Dataset entries:
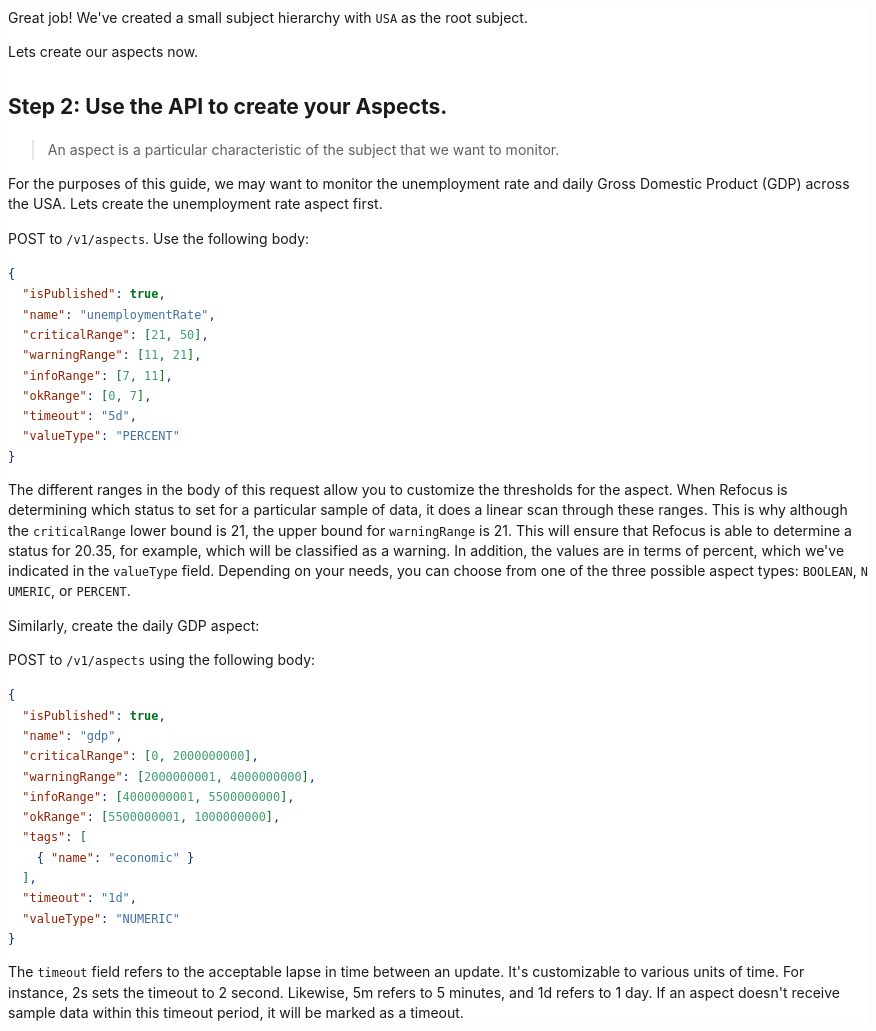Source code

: Great job! We've created a small subject hierarchy with ```USA``` as the root subject.

Lets create our aspects now.

## Step 2: Use the API to create your Aspects.
> An aspect is a particular characteristic of the subject that we want to monitor.

For the purposes of this guide, we may want to monitor the unemployment rate and daily Gross Domestic Product (GDP) across the USA. Lets create the unemployment rate aspect first.

POST to ```/v1/aspects```.
Use the following body:
```json
{
  "isPublished": true,
  "name": "unemploymentRate",
  "criticalRange": [21, 50],
  "warningRange": [11, 21],
  "infoRange": [7, 11],
  "okRange": [0, 7],
  "timeout": "5d",
  "valueType": "PERCENT"
}
```
The different ranges in the body of this request allow you to customize the thresholds for the aspect. When Refocus is determining which status to set for a particular sample of data, it does a linear scan through these ranges. This is why although the ```criticalRange``` lower bound is 21, the upper bound for ```warningRange``` is 21. This will ensure that Refocus is able to determine a status for 20.35, for example, which will be classified as a warning. In addition, the values are in terms of percent, which we've indicated in the ```valueType``` field. Depending on your needs, you can choose from one of the three possible aspect types: ```BOOLEAN```, ```NUMERIC```, or ```PERCENT```. 

Similarly, create the daily GDP aspect:

POST to ```/v1/aspects``` using the following body:
```json
{
  "isPublished": true,
  "name": "gdp",
  "criticalRange": [0, 2000000000],
  "warningRange": [2000000001, 4000000000],
  "infoRange": [4000000001, 5500000000],
  "okRange": [5500000001, 1000000000],
  "tags": [
    { "name": "economic" }
  ],
  "timeout": "1d",
  "valueType": "NUMERIC"
}
```
The ```timeout``` field refers to the acceptable lapse in time between an update. It's customizable to various units of time. For instance, 2s sets the timeout to 2 second. Likewise, 5m refers to 5 minutes, and 1d refers to 1 day. If an aspect doesn't receive sample data within this timeout period, it will be marked as a timeout.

Exercise instructions:
Extract the text of all the records above verbatim, excluding pictures.

Answer:
Source code

: Great job! We've created a small subject hierarchy with ```USA``` as the root subject.

Lets create our aspects now.

## Step 2: Use the API to create your Aspects.
> An aspect is a particular characteristic of the subject that we want to monitor.

For the purposes of this guide, we may want to monitor the unemployment rate and daily Gross Domestic Product (GDP) across the USA. Lets create the unemployment rate aspect first.

POST to ```/v1/aspects```.
Use the following body:
```json
{
  "isPublished": true,
  "name": "unemploymentRate",
  "criticalRange": [21, 50],
  "warningRange": [11, 21],
  "infoRange": [7, 11],
  "okRange": [0, 7],
  "timeout": "5d",
  "valueType": "PERCENT"
}
```
The different ranges in the body of this request allow you to customize the thresholds for the aspect. When Refocus is determining which status to set for a particular sample of data, it does a linear scan through these ranges. This is why although the ```criticalRange``` lower bound is 21, the upper bound for ```warningRange``` is 21. This will ensure that Refocus is able to determine a status for 20.35, for example, which will be classified as a warning. In addition, the values are in terms of percent, which we've indicated in the ```valueType``` field. Depending on your needs, you can choose from one of the three possible aspect types: ```BOOLEAN```, ```NUMERIC```, or ```PERCENT```. 

Similarly, create the daily GDP aspect:

POST to ```/v1/aspects``` using the following body:
```json
{
  "isPublished": true,
  "name": "gdp",
  "criticalRange": [0, 2000000000],
  "warningRange": [2000000001, 4000000000],
  "infoRange": [4000000001, 5500000000],
  "okRange": [5500000001, 1000000000],
  "tags": [
    { "name": "economic" }
  ],
  "timeout": "1d",
  "valueType": "NUMERIC"
}
```
The ```timeout``` field refers to the acceptable lapse in time between an update. It's customizable to various units of time. For instance, 2s sets the timeout to 2 second. Likewise, 5m refers to 5 minutes, and 1d refers to 1 day. If an aspect doesn't receive sample data within this timeout period, it will be marked as a timeout.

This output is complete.